◆ **TEXTAUSZUG**
·····

Ehrfürchtig schloßen sich mehrere Filmwebsites zusammen um gemeinsam im Quartals-Rhytmus schreckliche Schlachten zu schlagen. Meine Damen, meine Herren…wir präsentieren ihnen: Die Ritter der Schwafelrunde!

(© Neon-Zombie.net)

Ein Thema! Sechs Webseiten! Keine Furcht!
Heutiger Quest (01.06.2010): „Wo man singt, da legst di’ nieder!“

Deutsche Heimats-, Schlager- und Sexklamotten der 70er
+++ Einen Überblick über alle teilnehmden Webseiten und ihrer Reviews findet ihr hier +++

Während sich andere Websites mit Lederhosen und Schulranzen beschäftigen, verschlägt es die VideoRaiders nach Ibiza – Quell der Jugendlichkeit des deutschen Bürgertums Anfang der 80er. Was heute Malle ist, war damals Ibiza. Und selbstredend zog das Inselchen im Atlantik nicht nur Horden germanischer Touris an, sondern diente auch als Kulisse zahlreicher Klamotten. Der Gewinner hierbei war stets die lokale Tourismus-Behörde. Der Verlierer: der Zuschauer…sofern er einen Hauch von guten Geschmack besitzt. Das tun wir nicht. Somit ist die Gehirnschlag-Gefahr auf ein Minimum gesenkt…

(© Marketing Film)

·····

◆ **BEREITGESTELLTE DATENSÄTZE**
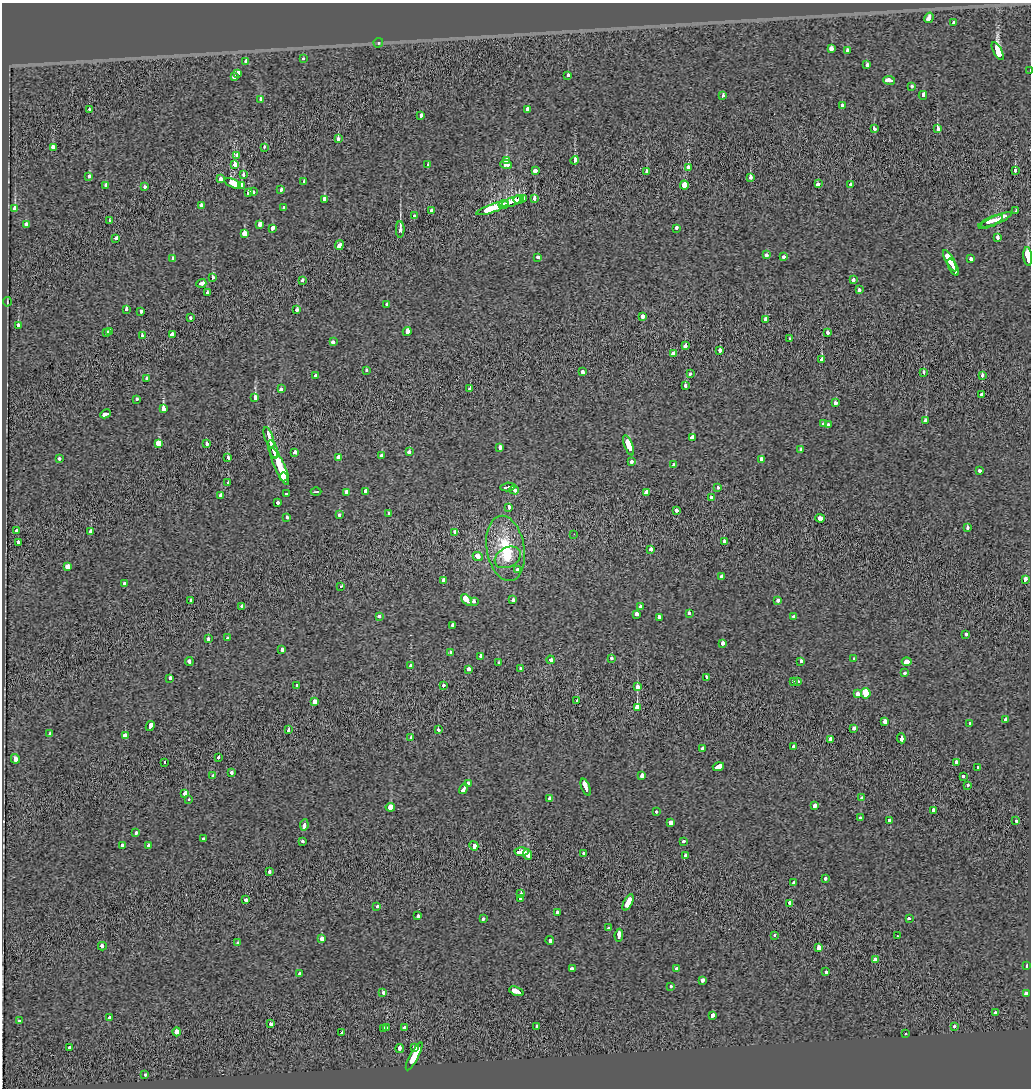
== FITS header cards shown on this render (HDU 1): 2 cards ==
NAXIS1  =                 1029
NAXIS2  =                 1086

·····

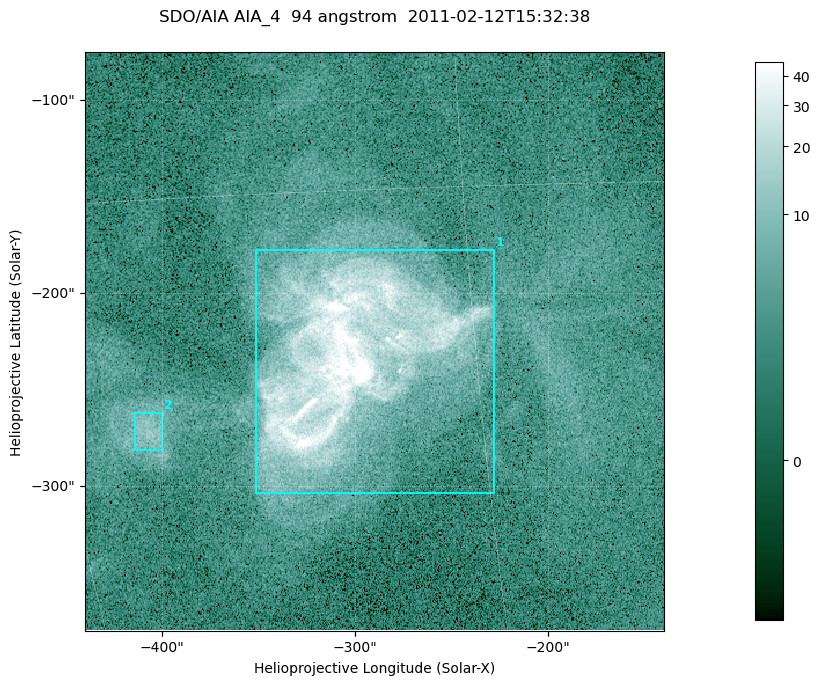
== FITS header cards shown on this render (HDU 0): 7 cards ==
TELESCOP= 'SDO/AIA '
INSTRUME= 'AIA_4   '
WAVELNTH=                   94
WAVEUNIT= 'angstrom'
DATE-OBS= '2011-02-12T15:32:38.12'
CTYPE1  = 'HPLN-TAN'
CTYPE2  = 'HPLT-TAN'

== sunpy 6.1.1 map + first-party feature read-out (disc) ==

·····

◆ **AUFGABEN**
1. Gib den Textauszug über die Ritter der Schwafelrunde vollständig und wortgetreu wieder.
2. Ermittle, in wie vielen Zeilen der Datensätze die Zeichenfolge „FITS“ vorkommt, und nenne nur diese Zahl.
Zwischen dem Textauszug und den Datensätzen besteht kein Zusammenhang.

◆ **LÖSUNGEN**
1.
Ehrfürchtig schloßen sich mehrere Filmwebsites zusammen um gemeinsam im Quartals-Rhytmus schreckliche Schlachten zu schlagen. Meine Damen, meine Herren…wir präsentieren ihnen: Die Ritter der Schwafelrunde!

(© Neon-Zombie.net)

Ein Thema! Sechs Webseiten! Keine Furcht!
Heutiger Quest (01.06.2010): „Wo man singt, da legst di’ nieder!“

Deutsche Heimats-, Schlager- und Sexklamotten der 70er
+++ Einen Überblick über alle teilnehmden Webseiten und ihrer Reviews findet ihr hier +++

Während sich andere Websites mit Lederhosen und Schulranzen beschäftigen, verschlägt es die VideoRaiders nach Ibiza – Quell der Jugendlichkeit des deutschen Bürgertums Anfang der 80er. Was heute Malle ist, war damals Ibiza. Und selbstredend zog das Inselchen im Atlantik nicht nur Horden germanischer Touris an, sondern diente auch als Kulisse zahlreicher Klamotten. Der Gewinner hierbei war stets die lokale Tourismus-Behörde. Der Verlierer: der Zuschauer…sofern er einen Hauch von guten Geschmack besitzt. Das tun wir nicht. Somit ist die Gehirnschlag-Gefahr auf ein Minimum gesenkt…

(© Marketing Film)

2. 2